> _Source information_
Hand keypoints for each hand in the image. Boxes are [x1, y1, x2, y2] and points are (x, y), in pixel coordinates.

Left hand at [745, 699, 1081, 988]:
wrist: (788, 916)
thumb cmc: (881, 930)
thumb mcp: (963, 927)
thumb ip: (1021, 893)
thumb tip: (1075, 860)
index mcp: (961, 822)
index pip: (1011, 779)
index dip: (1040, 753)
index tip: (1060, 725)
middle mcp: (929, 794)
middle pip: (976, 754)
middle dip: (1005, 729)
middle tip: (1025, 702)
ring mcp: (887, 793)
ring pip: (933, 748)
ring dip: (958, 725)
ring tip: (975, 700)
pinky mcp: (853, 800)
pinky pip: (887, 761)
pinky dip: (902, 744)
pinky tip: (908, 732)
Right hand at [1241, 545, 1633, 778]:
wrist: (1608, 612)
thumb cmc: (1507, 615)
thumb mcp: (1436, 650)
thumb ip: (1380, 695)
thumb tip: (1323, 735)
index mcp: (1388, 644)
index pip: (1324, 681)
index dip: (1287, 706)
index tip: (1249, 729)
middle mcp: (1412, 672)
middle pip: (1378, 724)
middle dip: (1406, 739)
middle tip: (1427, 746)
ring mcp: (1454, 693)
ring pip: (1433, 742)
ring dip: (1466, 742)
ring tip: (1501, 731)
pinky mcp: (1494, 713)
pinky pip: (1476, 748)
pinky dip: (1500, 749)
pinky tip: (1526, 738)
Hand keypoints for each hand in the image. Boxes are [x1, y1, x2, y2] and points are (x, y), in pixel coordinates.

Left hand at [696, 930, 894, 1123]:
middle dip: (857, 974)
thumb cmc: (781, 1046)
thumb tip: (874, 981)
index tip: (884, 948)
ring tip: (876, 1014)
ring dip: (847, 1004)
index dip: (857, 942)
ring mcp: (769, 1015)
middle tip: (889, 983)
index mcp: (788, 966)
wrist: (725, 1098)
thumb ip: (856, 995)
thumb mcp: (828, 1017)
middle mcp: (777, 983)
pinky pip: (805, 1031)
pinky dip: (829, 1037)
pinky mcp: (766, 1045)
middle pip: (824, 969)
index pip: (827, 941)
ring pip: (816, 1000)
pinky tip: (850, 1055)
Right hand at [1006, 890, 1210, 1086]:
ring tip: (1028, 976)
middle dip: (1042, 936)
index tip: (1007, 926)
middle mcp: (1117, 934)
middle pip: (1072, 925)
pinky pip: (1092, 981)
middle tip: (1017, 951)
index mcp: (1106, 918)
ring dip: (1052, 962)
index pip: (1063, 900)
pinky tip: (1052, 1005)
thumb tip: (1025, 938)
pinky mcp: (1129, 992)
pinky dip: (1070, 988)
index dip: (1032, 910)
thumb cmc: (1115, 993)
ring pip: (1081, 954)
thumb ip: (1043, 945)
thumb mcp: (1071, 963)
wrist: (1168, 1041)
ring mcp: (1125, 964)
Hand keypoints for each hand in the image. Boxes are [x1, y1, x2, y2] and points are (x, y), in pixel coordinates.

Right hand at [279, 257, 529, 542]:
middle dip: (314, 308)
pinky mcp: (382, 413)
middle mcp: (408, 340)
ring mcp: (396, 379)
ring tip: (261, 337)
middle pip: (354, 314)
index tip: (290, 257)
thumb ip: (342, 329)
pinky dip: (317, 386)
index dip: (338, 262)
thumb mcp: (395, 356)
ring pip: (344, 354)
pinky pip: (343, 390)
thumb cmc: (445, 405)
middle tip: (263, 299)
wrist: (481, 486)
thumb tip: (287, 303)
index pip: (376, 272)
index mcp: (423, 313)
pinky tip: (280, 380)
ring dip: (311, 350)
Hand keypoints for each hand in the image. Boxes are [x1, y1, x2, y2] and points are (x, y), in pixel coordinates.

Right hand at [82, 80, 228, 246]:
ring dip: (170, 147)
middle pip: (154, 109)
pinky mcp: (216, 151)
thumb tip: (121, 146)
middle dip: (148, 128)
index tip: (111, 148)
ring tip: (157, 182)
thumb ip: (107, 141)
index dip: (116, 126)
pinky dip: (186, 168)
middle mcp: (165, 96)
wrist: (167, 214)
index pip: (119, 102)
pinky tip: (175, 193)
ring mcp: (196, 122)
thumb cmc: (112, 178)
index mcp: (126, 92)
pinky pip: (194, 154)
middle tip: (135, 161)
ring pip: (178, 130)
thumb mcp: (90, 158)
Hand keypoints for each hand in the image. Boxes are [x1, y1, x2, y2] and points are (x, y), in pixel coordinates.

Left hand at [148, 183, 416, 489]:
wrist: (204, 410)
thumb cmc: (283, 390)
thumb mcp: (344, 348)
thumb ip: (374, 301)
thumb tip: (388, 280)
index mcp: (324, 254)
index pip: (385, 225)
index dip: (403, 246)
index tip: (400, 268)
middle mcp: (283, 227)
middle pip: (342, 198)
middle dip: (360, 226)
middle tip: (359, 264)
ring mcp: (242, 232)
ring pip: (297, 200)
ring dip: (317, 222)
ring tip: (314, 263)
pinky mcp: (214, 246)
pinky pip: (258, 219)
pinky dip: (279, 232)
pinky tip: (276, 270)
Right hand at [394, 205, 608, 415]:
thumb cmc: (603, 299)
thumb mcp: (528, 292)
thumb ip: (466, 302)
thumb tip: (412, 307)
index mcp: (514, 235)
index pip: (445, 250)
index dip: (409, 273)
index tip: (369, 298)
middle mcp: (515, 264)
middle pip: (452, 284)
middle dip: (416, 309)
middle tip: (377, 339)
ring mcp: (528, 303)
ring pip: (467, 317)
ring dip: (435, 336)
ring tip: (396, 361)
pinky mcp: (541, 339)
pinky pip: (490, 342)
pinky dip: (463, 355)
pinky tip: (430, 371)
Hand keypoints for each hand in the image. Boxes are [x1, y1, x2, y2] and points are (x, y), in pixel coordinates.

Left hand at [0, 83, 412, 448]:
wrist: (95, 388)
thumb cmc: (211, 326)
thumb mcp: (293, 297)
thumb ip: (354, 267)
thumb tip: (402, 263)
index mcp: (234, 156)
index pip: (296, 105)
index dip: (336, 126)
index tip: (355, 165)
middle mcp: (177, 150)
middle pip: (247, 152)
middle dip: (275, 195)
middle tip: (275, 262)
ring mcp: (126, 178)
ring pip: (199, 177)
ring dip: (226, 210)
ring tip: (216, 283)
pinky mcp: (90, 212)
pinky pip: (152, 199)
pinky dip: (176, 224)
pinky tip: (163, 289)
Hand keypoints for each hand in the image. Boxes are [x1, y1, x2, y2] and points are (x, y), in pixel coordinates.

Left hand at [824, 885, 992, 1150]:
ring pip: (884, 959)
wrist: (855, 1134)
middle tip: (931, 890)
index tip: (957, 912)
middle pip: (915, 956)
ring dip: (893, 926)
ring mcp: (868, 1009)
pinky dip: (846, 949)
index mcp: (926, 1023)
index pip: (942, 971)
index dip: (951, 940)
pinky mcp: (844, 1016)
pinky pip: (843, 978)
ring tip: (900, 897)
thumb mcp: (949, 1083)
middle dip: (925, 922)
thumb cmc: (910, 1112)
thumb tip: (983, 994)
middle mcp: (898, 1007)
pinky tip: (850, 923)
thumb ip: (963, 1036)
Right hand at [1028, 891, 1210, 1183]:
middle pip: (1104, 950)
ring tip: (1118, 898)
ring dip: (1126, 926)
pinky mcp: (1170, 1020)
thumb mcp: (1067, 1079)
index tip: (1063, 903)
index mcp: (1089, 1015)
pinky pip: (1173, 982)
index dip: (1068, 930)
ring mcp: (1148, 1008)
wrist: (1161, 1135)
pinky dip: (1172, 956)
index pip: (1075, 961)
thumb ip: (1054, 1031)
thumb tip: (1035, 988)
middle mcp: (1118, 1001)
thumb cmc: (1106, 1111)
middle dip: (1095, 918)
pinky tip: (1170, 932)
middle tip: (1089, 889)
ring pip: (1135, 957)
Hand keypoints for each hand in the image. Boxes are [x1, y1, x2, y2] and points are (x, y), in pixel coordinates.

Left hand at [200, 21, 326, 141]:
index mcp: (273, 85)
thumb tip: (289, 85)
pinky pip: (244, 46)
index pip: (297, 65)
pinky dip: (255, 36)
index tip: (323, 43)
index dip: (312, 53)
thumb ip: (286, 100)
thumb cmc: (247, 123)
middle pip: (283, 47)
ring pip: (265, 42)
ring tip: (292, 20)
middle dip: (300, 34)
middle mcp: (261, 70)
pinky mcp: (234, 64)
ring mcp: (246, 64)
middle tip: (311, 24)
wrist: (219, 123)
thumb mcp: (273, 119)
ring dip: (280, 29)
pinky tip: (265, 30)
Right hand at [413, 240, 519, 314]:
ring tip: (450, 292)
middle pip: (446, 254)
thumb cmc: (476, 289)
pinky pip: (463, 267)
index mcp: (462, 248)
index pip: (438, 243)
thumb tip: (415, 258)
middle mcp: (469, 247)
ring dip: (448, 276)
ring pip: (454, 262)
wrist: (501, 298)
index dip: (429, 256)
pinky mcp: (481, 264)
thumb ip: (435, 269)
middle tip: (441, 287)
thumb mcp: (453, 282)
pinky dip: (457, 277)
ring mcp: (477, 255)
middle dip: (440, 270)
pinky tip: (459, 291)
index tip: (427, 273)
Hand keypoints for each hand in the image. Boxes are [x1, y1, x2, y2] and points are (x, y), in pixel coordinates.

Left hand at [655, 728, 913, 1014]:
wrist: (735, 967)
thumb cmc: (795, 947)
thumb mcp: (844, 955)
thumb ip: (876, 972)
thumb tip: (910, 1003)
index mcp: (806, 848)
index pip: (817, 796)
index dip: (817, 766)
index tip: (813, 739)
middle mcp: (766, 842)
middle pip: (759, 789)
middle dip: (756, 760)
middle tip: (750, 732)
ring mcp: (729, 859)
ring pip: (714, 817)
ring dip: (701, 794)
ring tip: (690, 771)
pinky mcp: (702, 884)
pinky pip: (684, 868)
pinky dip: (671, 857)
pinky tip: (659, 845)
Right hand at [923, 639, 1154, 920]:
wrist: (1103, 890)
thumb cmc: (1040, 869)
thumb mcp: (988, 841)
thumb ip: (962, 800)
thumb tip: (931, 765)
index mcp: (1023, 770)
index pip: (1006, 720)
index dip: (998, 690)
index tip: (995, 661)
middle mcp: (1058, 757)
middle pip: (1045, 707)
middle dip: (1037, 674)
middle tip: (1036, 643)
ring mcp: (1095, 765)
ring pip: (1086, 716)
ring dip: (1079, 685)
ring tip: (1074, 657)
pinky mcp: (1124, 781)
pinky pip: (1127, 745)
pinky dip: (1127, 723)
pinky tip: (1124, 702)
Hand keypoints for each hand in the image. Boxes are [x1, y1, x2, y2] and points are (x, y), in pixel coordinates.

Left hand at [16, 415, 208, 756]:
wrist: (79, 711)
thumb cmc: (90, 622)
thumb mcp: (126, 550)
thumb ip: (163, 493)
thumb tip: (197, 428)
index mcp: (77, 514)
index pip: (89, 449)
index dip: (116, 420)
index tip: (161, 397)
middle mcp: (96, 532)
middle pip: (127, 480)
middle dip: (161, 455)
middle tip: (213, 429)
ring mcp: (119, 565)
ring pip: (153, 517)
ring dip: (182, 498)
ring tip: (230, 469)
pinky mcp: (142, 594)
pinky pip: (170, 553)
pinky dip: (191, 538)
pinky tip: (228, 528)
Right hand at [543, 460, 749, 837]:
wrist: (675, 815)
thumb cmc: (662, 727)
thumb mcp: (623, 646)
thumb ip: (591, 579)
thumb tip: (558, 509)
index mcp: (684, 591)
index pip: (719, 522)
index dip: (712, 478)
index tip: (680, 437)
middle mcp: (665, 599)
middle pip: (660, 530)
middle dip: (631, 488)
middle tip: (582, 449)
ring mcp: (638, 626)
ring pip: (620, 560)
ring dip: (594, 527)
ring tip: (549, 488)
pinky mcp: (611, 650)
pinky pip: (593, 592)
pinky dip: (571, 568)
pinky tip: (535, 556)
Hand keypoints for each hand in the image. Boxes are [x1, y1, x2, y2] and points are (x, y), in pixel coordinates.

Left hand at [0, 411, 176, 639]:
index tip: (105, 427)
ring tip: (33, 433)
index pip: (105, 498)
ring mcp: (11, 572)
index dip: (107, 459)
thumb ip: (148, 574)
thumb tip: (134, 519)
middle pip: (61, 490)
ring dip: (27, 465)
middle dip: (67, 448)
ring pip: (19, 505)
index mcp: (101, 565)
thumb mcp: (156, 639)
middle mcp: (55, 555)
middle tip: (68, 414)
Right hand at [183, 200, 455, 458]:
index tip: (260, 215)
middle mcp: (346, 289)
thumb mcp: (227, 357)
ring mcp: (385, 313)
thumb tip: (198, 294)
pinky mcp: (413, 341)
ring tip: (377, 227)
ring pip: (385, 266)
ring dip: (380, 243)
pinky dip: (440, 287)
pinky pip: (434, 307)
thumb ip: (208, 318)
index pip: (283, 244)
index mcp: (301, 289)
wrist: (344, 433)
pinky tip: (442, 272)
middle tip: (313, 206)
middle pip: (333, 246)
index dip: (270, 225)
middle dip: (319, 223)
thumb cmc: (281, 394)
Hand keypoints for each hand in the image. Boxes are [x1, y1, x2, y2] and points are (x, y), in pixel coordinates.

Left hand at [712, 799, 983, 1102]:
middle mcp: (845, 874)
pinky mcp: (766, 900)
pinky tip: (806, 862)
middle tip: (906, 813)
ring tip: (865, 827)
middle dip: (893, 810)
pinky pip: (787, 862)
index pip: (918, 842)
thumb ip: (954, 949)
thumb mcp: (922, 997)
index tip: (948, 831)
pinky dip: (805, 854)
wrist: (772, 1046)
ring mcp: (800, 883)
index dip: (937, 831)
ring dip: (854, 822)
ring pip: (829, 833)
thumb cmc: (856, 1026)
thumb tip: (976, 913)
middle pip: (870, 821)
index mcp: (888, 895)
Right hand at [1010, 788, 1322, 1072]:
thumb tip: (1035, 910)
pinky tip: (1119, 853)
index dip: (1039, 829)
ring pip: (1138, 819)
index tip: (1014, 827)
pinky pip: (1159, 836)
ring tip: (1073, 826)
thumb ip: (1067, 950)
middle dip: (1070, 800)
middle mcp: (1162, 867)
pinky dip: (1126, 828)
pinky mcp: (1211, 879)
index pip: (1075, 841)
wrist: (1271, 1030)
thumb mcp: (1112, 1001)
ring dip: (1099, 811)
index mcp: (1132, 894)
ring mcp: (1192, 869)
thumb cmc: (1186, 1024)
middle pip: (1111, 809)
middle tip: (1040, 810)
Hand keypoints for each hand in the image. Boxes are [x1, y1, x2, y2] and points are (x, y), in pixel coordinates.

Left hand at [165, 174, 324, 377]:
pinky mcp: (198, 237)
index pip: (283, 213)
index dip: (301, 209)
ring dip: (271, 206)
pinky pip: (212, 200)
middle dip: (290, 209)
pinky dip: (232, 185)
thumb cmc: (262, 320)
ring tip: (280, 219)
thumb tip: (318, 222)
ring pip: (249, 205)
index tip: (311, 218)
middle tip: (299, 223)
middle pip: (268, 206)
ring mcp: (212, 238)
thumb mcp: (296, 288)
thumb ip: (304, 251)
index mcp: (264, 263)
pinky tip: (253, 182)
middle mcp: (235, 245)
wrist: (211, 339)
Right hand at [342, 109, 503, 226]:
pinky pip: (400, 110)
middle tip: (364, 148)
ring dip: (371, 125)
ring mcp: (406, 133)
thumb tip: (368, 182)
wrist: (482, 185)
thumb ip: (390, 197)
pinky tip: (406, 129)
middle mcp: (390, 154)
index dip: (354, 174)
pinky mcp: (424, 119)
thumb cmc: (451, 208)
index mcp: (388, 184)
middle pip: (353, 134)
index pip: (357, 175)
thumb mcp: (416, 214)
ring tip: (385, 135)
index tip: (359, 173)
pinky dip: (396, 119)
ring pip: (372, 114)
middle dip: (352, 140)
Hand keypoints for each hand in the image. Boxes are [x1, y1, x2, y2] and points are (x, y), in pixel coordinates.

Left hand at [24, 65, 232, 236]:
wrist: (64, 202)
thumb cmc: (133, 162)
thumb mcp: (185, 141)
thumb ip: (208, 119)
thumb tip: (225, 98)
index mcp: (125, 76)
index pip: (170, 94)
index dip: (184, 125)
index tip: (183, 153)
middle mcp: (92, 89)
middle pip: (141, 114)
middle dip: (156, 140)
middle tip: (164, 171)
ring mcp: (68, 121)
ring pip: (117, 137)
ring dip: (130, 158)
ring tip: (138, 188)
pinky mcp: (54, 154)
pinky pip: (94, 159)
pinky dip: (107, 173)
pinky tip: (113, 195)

> _What to do_
All that belongs in the answer is the run of lines above from the line containing "pinky mcp: (413, 341)" through the line containing "thumb cmc: (856, 1026)", exactly as written.

> _Exercise answer_
pinky mcp: (413, 341)
ring tip: (377, 227)
ring pip: (385, 266)
ring dip: (380, 243)
pinky dip: (440, 287)
pinky pip: (434, 307)
thumb ip: (208, 318)
index pip: (283, 244)
index mcp: (301, 289)
wrist: (344, 433)
pinky tip: (442, 272)
middle tip: (313, 206)
middle pip: (333, 246)
index dip: (270, 225)
middle dip: (319, 223)
thumb cmc: (281, 394)
Hand keypoints for each hand in the image. Boxes are [x1, y1, x2, y2] and points are (x, y), in pixel coordinates.

Left hand at [712, 799, 983, 1102]:
middle mcp: (845, 874)
pinky mcp: (766, 900)
pinky tip: (806, 862)
middle tip: (906, 813)
ring tip: (865, 827)
middle dip: (893, 810)
pinky pip: (787, 862)
index pip: (918, 842)
thumb ip: (954, 949)
thumb mcp: (922, 997)
index tip: (948, 831)
pinky dip: (805, 854)
wrist: (772, 1046)
ring mcp: (800, 883)
index dip: (937, 831)
ring dip: (854, 822)
ring pip: (829, 833)
thumb cmc: (856, 1026)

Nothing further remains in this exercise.